§ 原文:
院長日記

第96話 ハイドロジェルと呼ばれる注入剤の除去


20年近く前に、有名な某美容外科でこめかみにハイドロジェルを注入した方の話です。
注入後、こめかみの膨らみ方が少し異様で、触れると動くのもあって、精神的にそれがかなりの負担らしく、ただ自己責任の念が強い方で長く辛抱していたようです。
当院へ来院される前に、他院で診察を受けられていて、画像も撮られていましたが、切開して掻き出すしか出来ないと診断されたそうです。注入しているものが何なのか本当のところは分からないのですが、ただ恐らくは注入剤は皮膜に包まれていて組織浸潤等はなさそうだったので、注入剤の粘稠度を下げる処置をした上で何とか取り出せるのではないかと判断しました(経験上の勘がほとんどですが)。
後日治療に来院されて、無事取り出すことが出来ました(切開などせずに)。

§ 提供データ:
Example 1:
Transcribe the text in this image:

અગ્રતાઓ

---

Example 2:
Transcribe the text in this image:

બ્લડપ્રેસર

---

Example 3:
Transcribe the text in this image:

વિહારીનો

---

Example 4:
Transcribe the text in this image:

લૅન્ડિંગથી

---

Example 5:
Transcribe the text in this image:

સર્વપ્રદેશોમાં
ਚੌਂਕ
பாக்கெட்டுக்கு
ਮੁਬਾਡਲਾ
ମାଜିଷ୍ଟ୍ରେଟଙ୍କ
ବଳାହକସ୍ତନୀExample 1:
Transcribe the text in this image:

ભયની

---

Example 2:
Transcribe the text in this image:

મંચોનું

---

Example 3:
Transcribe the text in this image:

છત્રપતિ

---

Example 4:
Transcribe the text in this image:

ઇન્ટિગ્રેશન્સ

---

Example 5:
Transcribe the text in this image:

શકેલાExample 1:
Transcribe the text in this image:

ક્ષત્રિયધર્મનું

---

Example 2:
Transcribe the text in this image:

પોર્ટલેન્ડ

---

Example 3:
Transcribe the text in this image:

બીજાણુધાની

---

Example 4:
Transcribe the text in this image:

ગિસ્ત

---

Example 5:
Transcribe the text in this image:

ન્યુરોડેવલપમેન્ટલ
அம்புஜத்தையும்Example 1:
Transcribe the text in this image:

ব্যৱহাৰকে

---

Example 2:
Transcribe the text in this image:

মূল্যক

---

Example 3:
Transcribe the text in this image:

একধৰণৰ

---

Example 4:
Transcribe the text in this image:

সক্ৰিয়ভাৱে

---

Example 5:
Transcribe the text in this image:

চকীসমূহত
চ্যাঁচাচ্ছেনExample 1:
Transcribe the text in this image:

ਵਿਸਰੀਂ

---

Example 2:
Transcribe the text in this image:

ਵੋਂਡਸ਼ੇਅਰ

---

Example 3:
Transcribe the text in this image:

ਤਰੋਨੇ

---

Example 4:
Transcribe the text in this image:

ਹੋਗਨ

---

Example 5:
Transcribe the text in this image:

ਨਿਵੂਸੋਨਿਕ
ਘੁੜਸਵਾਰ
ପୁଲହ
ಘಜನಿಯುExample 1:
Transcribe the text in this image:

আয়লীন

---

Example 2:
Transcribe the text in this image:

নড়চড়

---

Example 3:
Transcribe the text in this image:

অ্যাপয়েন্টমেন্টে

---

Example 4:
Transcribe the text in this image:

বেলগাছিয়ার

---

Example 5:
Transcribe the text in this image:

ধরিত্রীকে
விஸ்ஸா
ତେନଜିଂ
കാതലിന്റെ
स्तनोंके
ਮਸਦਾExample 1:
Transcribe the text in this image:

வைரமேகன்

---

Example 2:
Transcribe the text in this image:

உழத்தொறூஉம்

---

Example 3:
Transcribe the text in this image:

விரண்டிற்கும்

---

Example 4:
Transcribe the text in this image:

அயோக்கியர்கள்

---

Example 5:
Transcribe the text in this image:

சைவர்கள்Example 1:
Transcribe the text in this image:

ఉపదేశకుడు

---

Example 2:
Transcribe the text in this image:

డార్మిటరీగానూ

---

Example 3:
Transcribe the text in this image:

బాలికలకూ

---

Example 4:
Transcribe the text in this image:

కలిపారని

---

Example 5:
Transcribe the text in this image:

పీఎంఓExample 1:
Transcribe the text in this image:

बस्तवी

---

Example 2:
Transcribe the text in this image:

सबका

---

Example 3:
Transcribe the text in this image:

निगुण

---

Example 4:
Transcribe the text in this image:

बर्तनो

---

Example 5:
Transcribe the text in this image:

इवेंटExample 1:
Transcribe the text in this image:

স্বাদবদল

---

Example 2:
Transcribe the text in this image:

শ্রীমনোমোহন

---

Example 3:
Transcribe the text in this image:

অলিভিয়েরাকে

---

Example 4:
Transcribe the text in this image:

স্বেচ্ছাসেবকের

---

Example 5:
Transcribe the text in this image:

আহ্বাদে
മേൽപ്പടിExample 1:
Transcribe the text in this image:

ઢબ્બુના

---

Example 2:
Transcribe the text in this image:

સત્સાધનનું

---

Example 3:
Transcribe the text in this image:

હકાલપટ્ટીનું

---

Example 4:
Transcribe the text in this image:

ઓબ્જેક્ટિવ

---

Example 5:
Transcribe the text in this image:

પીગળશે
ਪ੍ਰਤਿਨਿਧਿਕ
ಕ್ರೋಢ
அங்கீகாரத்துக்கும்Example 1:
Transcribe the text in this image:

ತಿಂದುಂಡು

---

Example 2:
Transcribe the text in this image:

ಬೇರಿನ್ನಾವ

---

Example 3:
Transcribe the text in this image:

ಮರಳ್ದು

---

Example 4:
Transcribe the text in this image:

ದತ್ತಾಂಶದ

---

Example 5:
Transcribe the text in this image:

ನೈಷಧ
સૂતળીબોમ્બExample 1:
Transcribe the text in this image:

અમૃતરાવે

§ 課題内容:
原文のうち「注入後、こめかみの膨らみ方が」を含む語句で始まり「後日治療に来院されて、無事取り出すことが出来ました(切開などせずに)。」で終わる部分を、「注入剤」を「充填剤」に言い換えて書き直してください。 原文に書かれている内容だけを根拠にして答えてください。

§ 回答:
注入後、こめかみの膨らみ方が少し異様で、触れると動くのもあって、精神的にそれがかなりの負担らしく、ただ自己責任の念が強い方で長く辛抱していたようです。
当院へ来院される前に、他院で診察を受けられていて、画像も撮られていましたが、切開して掻き出すしか出来ないと診断されたそうです。注入しているものが何なのか本当のところは分からないのですが、ただ恐らくは充填剤は皮膜に包まれていて組織浸潤等はなさそうだったので、充填剤の粘稠度を下げる処置をした上で何とか取り出せるのではないかと判断しました(経験上の勘がほとんどですが)。
後日治療に来院されて、無事取り出すことが出来ました(切開などせずに)。